▶ Enunciado
Reproduza sem alterações o texto sobre o movimento feminista, tudo o que vai de "Muito já se" até "reivindicação de cidadania.".

A revolução do século
Publicado no Jornal Estado de Minas no dia 8/3/1998
As feministas estão em desgaste. Ih! Já vêm essas feministas de novo comemorar o Dia Internacional da Mulher. A ideologia patriarcal, em um dos últimos brados de vitória, conseguiu imprimir à palavra feminismo um sentido depreciativo, tornando-a desacreditada, como aconteceu com a expressão democracia. É nesse tom depreciativo que transparece o primeiro sintoma da luta pela igualdade de direitos dos gêneros: uma questão de poder. É que o mundo parece ser mesmo masculino, pois foi historicamente construído pelos homens. Quem construiu pontes, prédios, organizou a economia e a política foram os homens, e não as mulheres. É então nesta suposta superioridade masculina que foi estruturado o patriarcalismo e toda a ideologia justificadora e sustentadora dele.
A igualdade dos gêneros não é mesmo simples. Se o fosse, a lei jurídica já teria solucionado as injustiças decorrentes daí, pois em todo Ocidente as constituições democráticas já proclamaram a igualização dos direitos entre homens e mulheres.
Muito já se avançou na luta contra a desigualdade dos gêneros. Mas falta muito ainda a se pensar e a fazer sobre essa pretensa igualdade. Não foi em vão que se rasgou sutiãs em praça pública. Talvez precisasse mesmo dessas bobagens, como foi necessário violência para que a queda da Bastilha em 1789. São marcas históricas, desencadeadoras ou denunciadoras de situações de injustiça e de reivindicação de cidadania.
O movimento feminista é a revolução do século. Foi ele quem colocou em xeque a suposta superioridade masculina, alicerçada, obviamente, na divisão sexual do trabalho, como já escreveu Engels no início deste século, em seu célebre livro “a origem da família, da propriedade privada e do Estado”.

▶ Informações

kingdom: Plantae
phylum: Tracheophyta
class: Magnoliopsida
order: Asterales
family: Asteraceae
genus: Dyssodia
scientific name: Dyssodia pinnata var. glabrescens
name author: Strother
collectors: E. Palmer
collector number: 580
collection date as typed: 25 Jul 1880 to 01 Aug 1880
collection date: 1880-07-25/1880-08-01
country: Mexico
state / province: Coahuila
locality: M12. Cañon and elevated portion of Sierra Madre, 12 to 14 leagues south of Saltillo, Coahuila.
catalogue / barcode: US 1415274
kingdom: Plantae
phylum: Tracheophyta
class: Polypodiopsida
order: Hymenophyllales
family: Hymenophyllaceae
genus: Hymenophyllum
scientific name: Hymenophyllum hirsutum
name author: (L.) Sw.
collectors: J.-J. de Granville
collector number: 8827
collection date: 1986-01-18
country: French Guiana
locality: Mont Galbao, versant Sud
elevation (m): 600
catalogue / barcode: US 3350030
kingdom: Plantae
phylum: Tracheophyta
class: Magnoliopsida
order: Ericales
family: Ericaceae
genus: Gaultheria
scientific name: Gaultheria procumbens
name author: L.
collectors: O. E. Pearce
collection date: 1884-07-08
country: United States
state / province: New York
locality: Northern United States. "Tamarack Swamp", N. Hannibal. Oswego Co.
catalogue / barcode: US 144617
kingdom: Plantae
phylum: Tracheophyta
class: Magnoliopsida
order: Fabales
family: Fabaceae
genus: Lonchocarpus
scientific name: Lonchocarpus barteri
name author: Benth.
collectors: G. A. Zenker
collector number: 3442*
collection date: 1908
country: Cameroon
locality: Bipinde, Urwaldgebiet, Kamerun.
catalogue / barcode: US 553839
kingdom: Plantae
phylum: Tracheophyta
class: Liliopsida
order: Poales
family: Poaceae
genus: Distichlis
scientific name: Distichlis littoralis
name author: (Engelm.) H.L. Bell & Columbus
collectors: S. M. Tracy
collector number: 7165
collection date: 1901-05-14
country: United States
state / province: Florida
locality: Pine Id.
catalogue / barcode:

▶ Resposta do exercício
Muito já se avançou na luta contra a desigualdade dos gêneros. Mas falta muito ainda a se pensar e a fazer sobre essa pretensa igualdade. Não foi em vão que se rasgou sutiãs em praça pública. Talvez precisasse mesmo dessas bobagens, como foi necessário violência para que a queda da Bastilha em 1789. São marcas históricas, desencadeadoras ou denunciadoras de situações de injustiça e de reivindicação de cidadania.